Mitos 3: “Biaya Hidup di Jerman Mahal, Gaji Ausbildung Tidak Cukup”
Dengan pilihan sebanyak ini, Ausbildung relevan untuk semua minat dan bakat tidak terbatas pada perkerjaan fisik atau manual.
Faktanya, biaya hidup sangat bergantung pada kota. Di kota menengah (Mittelstadt), pengeluaran jauh lebih terjangkau dibandingkan Berlin atau Munich. Berdasarkan data resmi BIBB (Bundesinstitut für Berufsbildung), rata-rata gaji Ausbildung adalah €1.133/bulan jumlah yang cukup untuk hidup mandiri bahkan menabung, asalkan pengelolaan keuangan dilakukan dengan baik.
Mitos 4: “Harus Bisa Bahasa Jerman dengan Sempurna”
Faktanya, Syarat bahasa Jerman yang berlaku umum adalah level B1-B2, yang dibuktikan melalui tes resmi seperti Goethe-Institut atau telc. Beberapa bidang yang berhubungan langsung dengan klien seperti keperawatan mungkin membutuhkan B2 ke atas. Namun, kemampuan bahasa yang “sempurna” bukan syarat wajib untuk memulai.
Mitos 5: “Harus Punya Ijazah S1 untuk Daftar Ausbildung”
Justru sebaliknya. Ausbildung dirancang sebagai jalur alternatif dari universitas untuk usia 18–35 tahun. Syarat minimal hanya ijazah setara SMP atau SMA (Hauptschulabschluss atau Realschulabschluss). Lulusan SMA/SMK sudah lebih dari cukup, dan pengalaman kerja profesional sebelumnya pun tidak diwajibkan.
Kesimpulan
Banyak hal yang terasa menakutkan tentang Ausbildung di Jerman ternyata hanyalah mitos.

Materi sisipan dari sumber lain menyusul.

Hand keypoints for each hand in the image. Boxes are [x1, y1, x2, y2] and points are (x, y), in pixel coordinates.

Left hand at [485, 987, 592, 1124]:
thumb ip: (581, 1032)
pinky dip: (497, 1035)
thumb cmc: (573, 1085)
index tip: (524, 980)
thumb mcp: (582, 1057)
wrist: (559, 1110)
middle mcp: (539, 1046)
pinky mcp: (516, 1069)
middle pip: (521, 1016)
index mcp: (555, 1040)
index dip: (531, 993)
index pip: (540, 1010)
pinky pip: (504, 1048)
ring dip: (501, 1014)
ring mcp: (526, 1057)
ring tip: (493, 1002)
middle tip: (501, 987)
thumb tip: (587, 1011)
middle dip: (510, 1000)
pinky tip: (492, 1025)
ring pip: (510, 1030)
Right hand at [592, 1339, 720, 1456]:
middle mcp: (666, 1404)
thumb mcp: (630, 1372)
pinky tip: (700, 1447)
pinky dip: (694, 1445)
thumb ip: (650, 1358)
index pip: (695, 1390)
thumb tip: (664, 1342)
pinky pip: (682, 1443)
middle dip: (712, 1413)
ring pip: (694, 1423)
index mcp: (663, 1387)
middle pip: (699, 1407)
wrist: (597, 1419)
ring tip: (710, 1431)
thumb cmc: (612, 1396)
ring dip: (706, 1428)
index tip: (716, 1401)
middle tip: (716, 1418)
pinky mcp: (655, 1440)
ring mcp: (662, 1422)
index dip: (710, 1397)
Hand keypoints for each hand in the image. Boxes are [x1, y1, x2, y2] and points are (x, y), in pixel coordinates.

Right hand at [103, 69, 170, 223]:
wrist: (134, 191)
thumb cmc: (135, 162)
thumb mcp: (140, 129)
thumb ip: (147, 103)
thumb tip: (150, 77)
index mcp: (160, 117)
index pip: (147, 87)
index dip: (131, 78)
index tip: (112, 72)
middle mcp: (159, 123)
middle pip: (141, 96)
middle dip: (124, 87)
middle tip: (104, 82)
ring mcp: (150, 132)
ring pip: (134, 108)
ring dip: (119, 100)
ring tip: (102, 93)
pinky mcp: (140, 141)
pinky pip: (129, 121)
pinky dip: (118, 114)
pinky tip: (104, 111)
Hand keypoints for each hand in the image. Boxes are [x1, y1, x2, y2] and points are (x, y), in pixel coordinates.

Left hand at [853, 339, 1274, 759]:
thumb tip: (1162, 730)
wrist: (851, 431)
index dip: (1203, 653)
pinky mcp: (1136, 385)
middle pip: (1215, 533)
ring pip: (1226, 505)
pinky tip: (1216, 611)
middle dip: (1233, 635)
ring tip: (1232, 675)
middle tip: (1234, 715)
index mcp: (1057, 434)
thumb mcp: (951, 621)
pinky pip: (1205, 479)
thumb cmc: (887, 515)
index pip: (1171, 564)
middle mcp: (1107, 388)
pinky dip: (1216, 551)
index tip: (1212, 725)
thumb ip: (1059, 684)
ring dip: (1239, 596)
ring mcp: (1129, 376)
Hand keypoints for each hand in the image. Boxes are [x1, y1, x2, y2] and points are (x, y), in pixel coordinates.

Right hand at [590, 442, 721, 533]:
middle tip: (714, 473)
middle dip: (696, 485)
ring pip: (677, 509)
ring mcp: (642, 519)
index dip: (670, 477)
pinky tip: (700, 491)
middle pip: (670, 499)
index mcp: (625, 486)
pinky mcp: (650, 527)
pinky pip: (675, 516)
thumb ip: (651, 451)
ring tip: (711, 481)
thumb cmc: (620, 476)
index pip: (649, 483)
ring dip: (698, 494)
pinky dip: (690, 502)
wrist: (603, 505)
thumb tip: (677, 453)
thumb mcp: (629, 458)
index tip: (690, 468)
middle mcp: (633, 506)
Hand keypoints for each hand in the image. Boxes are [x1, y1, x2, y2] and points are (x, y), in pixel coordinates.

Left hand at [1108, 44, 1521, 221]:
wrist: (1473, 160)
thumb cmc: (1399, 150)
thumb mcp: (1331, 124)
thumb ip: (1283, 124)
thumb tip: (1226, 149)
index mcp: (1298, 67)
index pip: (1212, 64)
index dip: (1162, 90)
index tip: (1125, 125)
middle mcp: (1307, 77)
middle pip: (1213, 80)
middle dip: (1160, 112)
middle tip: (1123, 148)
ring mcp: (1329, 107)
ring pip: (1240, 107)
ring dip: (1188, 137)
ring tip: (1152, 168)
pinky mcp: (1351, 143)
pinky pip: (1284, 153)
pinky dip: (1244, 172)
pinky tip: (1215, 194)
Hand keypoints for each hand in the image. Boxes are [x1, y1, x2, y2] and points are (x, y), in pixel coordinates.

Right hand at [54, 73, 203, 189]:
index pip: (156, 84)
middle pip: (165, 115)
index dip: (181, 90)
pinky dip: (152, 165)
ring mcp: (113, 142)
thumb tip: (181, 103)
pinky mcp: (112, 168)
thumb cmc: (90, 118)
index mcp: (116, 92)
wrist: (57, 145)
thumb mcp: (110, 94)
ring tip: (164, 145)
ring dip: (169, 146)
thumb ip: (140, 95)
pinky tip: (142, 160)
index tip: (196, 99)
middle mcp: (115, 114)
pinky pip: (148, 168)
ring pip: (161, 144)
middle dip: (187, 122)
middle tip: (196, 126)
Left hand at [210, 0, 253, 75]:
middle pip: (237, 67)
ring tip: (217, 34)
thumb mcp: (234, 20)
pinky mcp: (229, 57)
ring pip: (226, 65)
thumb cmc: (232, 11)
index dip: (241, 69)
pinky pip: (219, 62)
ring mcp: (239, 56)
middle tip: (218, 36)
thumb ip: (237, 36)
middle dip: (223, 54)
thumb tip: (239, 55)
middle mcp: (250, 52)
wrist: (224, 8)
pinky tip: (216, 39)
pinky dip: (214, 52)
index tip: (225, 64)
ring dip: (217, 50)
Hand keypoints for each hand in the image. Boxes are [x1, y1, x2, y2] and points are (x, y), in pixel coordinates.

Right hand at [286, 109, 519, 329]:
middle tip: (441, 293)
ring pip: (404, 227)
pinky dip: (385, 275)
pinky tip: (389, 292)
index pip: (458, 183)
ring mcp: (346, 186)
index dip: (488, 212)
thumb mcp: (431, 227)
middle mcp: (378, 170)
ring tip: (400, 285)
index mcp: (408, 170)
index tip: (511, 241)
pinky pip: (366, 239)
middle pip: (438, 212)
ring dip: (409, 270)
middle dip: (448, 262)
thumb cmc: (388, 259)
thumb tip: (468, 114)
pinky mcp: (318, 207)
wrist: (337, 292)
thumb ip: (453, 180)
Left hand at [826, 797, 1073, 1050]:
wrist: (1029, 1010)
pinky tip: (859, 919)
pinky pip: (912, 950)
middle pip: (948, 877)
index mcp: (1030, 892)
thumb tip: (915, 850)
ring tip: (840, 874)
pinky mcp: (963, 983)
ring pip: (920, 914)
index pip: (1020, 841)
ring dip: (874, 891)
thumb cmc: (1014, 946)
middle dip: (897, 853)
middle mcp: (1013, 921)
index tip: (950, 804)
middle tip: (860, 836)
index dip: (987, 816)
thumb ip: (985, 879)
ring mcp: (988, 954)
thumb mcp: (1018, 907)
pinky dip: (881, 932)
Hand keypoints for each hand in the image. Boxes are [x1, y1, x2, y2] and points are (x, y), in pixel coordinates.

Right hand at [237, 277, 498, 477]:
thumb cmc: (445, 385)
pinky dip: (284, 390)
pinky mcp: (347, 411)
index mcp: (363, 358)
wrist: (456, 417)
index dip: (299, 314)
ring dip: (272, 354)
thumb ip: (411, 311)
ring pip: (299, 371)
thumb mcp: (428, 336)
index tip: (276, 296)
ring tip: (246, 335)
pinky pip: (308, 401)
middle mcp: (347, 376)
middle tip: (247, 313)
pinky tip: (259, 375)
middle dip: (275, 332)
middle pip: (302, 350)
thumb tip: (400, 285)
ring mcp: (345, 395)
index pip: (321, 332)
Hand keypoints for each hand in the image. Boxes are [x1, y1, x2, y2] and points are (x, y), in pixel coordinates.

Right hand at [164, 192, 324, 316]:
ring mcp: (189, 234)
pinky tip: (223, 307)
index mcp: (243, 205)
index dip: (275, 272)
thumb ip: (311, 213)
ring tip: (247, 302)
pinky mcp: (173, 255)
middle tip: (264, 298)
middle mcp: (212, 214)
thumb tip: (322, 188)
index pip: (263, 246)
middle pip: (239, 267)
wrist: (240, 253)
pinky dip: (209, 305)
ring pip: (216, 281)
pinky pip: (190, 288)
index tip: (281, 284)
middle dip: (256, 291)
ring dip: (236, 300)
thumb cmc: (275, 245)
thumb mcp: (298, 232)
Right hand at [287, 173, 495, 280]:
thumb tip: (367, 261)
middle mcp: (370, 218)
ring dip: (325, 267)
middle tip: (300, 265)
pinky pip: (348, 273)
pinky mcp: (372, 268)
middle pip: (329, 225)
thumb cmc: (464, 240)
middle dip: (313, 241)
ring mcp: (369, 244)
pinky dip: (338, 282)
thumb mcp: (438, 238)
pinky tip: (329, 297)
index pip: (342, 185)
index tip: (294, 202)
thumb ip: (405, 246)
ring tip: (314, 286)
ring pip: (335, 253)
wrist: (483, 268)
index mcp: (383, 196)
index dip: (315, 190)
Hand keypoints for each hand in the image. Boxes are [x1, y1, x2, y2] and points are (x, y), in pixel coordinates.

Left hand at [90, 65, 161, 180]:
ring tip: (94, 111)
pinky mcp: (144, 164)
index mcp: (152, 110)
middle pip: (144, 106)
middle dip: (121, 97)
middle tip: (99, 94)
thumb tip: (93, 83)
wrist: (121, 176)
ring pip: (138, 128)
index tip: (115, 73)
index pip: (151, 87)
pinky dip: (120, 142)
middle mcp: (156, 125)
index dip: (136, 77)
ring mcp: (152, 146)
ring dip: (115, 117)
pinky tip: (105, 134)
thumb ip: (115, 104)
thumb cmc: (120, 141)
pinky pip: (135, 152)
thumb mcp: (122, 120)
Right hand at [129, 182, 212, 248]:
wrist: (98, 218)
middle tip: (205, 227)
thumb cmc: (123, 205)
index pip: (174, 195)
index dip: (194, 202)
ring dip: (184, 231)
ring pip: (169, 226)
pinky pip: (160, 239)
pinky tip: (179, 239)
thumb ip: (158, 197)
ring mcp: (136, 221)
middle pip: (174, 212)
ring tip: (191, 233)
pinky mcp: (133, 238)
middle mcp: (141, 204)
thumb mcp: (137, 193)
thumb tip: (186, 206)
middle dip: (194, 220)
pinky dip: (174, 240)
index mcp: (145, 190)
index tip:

Tidak perlu ijazah S1, tidak perlu bahasa Jerman yang sempurna, dan gajinya pun cukup untuk hidup mandiri di Jerman. Program ini adalah peluang nyata bagi pemuda Indonesia yang ingin berkembang secara profesional di Eropa.
Jangan biarkan mitos menjadi penghalang. Jika Ausbildung adalah jalanmu mulailah mempersiapkan diri dari sekarang!